##### Page text #####
Here's a question for you. In all the times you have seen Macbeth, did you ever get the impression that Mr. and Mrs. Macbeth were actually married, or did you just think they were contestants in the Partners-In-Crime section of the Theatre Olympics?
Me, I fall into the latter category. I knew they were married because the script told us that, but they just never seemed connected on a gut level.
The way it’s constructed, we meet Macbeth when he’s on his way home just as he bumps into the three witches who tell him he will be king and protected from any assailant of woman born etc. etc., etc., and we know how far that will get him. We meet Lady Macbeth as she is reading his letter describing said events. All of a sudden, its "Oh June, I'm home," from stage left. Enter husband. Big smooch welcome home. Oh, by the way, says Macbeth, the king is stopping in for an overnight. That’s great, sweetheart, that's great, says Lady Macbeth, lets kill him. It happens just about that fast, and there is hardly time to hiccup, much less notice that these two are husband and wife.
##### Record excerpts #####
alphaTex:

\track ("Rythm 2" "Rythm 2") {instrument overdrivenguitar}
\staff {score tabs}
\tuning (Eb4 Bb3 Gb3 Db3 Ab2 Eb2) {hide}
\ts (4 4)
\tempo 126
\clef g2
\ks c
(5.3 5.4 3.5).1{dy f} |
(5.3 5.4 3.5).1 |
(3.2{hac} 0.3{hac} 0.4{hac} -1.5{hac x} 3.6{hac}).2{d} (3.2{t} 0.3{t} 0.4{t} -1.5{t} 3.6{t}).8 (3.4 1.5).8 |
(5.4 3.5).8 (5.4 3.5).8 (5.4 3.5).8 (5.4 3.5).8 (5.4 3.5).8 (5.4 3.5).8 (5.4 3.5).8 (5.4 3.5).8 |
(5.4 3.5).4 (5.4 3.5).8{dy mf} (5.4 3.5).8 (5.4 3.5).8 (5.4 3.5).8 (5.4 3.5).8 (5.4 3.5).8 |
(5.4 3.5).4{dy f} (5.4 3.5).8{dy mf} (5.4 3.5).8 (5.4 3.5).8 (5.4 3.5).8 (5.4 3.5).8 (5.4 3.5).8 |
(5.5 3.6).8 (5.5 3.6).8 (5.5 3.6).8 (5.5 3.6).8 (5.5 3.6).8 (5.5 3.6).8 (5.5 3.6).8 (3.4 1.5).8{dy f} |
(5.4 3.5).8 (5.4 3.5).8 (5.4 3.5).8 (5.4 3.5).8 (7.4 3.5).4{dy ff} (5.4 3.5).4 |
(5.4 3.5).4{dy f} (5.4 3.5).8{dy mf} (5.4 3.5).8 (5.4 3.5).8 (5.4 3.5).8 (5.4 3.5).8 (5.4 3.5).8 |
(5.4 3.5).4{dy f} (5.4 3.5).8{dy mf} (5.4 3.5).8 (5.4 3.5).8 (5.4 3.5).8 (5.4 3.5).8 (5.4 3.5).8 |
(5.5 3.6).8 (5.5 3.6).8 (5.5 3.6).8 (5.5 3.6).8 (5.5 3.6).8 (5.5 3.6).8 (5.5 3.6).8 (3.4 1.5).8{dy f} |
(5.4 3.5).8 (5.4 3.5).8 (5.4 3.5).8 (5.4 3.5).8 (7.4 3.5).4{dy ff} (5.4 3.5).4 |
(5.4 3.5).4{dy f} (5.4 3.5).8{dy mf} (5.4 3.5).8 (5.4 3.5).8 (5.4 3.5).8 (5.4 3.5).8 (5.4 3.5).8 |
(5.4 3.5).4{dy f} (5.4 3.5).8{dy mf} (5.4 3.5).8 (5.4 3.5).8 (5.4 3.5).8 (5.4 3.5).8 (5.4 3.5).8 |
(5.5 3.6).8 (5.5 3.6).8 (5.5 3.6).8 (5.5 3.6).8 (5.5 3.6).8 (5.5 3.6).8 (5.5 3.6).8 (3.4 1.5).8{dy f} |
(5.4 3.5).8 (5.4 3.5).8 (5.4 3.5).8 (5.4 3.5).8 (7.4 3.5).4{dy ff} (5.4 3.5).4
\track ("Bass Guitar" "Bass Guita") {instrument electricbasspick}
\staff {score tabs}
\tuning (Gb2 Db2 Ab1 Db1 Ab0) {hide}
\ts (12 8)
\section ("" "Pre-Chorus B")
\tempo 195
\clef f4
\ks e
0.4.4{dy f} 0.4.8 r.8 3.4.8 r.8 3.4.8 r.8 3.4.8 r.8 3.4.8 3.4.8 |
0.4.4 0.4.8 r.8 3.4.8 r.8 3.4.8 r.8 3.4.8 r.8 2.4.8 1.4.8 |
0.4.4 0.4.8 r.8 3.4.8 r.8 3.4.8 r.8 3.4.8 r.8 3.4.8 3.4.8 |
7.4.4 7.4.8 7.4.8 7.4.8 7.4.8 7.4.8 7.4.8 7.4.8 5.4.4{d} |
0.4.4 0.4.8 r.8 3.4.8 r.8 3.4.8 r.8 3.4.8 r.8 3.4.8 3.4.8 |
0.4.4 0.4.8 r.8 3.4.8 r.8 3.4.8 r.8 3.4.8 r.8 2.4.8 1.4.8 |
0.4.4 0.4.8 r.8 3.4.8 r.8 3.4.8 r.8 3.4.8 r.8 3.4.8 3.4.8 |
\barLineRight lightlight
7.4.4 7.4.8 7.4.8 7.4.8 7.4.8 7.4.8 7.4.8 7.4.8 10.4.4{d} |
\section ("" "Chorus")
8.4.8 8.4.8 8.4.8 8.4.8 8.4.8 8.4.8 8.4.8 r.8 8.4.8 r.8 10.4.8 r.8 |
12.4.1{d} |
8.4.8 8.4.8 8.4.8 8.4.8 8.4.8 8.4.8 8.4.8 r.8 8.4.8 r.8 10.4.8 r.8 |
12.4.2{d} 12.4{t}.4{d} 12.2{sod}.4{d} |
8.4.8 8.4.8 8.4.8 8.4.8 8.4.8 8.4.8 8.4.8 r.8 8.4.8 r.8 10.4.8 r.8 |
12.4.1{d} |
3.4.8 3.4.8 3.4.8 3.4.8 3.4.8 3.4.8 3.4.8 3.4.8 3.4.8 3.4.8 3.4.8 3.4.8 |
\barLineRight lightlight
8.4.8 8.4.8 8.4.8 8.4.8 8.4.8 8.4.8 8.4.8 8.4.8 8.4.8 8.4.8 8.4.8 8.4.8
#####
> _Set of tasks_
• A. Reproduce the whole piece on Macbeth exactly as it appears, word for word.
• B. Locate each line in the entries that contains the string "hide", and copy every such line in full.

> _Completed exercise_
• A.
Here's a question for you. In all the times you have seen Macbeth, did you ever get the impression that Mr. and Mrs. Macbeth were actually married, or did you just think they were contestants in the Partners-In-Crime section of the Theatre Olympics?
Me, I fall into the latter category. I knew they were married because the script told us that, but they just never seemed connected on a gut level.
The way it’s constructed, we meet Macbeth when he’s on his way home just as he bumps into the three witches who tell him he will be king and protected from any assailant of woman born etc. etc., etc., and we know how far that will get him. We meet Lady Macbeth as she is reading his letter describing said events. All of a sudden, its "Oh June, I'm home," from stage left. Enter husband. Big smooch welcome home. Oh, by the way, says Macbeth, the king is stopping in for an overnight. That’s great, sweetheart, that's great, says Lady Macbeth, lets kill him. It happens just about that fast, and there is hardly time to hiccup, much less notice that these two are husband and wife.

• B.
\tuning (Eb4 Bb3 Gb3 Db3 Ab2 Eb2) {hide}
\tuning (Gb2 Db2 Ab1 Db1 Ab0) {hide}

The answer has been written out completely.